*Passage shown*.
◇ ◇ ◇ ◇ ◇

Not only do we not know the date, we don't even know whether he wrote the remark at all.
For all we know it might have been invented by his son Samuel, who published his father's comments.
In his letters, Fermat never mentioned the general case at all, but quite often posed the problem of solving the cases $n=3$ and $n=4$. I am almost certain that Fermat discovered infinite descent around 1640, which means that in 1637 he did not have any chance of proving FLT for exponent 4 (let alone in general).
In 1637, Fermat also stated the polygonal number theorem and claimed to have a proof; this is just about as unlikely as in the case of FLT -- I guess Fermat wasn't really careful in these early days.
Let me also mention that Fermat posed FLT for $n=3$ always as a problem or as a question, and did not claim unambiguously to have a proof; my interpretation is that he did not have a proof for $n = 3$, and that he knew he did not have one.

◇ ◇ ◇ ◇ ◇

*Your goal*. List every theorem or proof method that the passage on Fermat mentions by name.

*Provided information*.

◇ ◇ ◇ ◇ ◇

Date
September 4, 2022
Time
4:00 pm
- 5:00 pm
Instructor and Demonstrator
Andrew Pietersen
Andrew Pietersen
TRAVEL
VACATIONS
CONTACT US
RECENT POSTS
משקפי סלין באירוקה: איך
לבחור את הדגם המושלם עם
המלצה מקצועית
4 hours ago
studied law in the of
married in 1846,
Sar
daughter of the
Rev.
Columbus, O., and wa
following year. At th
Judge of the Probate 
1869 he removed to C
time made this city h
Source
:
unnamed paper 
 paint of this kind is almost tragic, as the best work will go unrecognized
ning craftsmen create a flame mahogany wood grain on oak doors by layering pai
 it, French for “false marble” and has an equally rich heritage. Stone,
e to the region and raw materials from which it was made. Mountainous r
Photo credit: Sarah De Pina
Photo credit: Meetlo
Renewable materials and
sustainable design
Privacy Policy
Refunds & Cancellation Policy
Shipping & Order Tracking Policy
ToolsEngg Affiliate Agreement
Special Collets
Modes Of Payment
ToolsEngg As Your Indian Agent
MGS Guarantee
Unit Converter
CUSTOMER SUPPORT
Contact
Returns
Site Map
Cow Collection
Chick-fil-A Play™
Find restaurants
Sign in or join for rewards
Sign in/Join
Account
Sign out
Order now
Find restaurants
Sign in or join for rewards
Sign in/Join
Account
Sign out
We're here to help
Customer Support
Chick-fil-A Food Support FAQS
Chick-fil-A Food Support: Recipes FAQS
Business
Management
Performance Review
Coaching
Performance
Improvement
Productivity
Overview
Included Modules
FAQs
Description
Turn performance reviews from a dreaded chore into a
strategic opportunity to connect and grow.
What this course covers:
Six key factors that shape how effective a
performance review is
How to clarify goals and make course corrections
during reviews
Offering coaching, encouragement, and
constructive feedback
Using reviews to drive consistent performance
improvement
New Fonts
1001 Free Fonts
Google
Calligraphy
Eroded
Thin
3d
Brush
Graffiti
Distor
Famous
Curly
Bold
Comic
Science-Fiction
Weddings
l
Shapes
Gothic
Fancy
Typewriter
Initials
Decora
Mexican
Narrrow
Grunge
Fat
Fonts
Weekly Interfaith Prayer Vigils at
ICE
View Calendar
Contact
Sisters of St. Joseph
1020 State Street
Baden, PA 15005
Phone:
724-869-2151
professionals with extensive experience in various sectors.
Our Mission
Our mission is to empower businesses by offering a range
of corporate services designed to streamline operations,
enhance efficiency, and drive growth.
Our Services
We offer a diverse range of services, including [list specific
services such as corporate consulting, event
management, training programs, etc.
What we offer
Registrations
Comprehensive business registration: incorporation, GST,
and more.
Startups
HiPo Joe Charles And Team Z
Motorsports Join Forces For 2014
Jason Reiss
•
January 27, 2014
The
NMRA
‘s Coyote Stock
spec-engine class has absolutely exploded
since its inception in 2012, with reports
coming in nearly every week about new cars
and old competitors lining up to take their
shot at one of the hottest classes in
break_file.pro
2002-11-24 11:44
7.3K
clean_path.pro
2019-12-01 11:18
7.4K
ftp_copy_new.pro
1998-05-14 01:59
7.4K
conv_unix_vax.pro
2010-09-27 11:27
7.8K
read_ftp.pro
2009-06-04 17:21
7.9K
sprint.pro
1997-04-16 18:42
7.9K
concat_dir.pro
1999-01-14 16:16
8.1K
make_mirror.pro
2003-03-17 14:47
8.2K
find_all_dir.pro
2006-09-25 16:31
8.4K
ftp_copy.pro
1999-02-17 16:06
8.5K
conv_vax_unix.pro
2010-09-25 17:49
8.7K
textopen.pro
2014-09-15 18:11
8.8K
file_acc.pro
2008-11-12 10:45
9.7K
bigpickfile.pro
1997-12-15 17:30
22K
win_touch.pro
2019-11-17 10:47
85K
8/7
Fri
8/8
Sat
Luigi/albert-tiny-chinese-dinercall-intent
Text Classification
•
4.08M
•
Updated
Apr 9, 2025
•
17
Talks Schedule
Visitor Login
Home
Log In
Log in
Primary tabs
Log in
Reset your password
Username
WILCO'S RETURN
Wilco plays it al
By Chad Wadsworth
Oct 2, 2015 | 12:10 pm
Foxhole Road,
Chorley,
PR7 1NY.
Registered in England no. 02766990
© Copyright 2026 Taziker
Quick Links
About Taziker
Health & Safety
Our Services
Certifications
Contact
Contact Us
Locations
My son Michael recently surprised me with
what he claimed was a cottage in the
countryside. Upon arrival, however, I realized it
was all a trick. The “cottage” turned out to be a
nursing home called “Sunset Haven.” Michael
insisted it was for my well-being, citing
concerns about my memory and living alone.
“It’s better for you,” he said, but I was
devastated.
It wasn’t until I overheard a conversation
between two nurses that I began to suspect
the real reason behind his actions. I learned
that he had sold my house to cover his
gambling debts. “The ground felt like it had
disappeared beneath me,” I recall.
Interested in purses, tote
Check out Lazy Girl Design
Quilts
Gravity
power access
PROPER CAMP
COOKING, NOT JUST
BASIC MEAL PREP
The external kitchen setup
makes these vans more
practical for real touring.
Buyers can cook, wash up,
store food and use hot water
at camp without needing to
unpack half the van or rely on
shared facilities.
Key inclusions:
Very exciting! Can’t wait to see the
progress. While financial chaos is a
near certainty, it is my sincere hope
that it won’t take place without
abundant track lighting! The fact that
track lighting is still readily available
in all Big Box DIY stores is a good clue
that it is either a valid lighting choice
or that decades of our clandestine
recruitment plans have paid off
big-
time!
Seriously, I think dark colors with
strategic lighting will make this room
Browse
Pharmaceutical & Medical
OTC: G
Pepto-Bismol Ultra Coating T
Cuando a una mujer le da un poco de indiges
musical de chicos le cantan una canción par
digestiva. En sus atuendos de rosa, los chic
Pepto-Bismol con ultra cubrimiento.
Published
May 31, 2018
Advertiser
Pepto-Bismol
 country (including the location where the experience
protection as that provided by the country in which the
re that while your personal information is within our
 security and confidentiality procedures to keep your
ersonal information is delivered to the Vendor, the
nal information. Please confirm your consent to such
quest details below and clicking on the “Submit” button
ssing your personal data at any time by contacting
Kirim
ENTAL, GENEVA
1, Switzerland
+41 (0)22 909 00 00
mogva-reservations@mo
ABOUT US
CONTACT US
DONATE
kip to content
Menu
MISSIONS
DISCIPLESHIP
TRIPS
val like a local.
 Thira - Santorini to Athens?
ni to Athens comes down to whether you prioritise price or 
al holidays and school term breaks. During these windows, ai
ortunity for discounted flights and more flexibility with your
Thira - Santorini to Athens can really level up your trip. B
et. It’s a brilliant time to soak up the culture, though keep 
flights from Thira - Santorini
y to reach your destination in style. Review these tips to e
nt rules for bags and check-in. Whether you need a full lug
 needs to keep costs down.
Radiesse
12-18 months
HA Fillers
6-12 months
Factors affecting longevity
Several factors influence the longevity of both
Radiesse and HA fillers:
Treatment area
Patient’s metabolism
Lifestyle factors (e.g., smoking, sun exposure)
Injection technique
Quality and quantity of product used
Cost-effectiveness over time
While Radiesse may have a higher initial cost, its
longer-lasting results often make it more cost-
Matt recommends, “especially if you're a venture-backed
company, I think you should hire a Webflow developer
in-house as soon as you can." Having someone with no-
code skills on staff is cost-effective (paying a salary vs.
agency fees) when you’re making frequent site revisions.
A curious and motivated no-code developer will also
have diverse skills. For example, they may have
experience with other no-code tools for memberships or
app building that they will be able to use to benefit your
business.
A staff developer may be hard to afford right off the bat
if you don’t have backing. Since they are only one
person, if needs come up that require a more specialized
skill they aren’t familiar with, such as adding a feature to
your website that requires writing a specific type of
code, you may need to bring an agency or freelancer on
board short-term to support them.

◇ ◇ ◇ ◇ ◇

*Result of this task*.
- FLT
- infinite descent
- the polygonal number theorem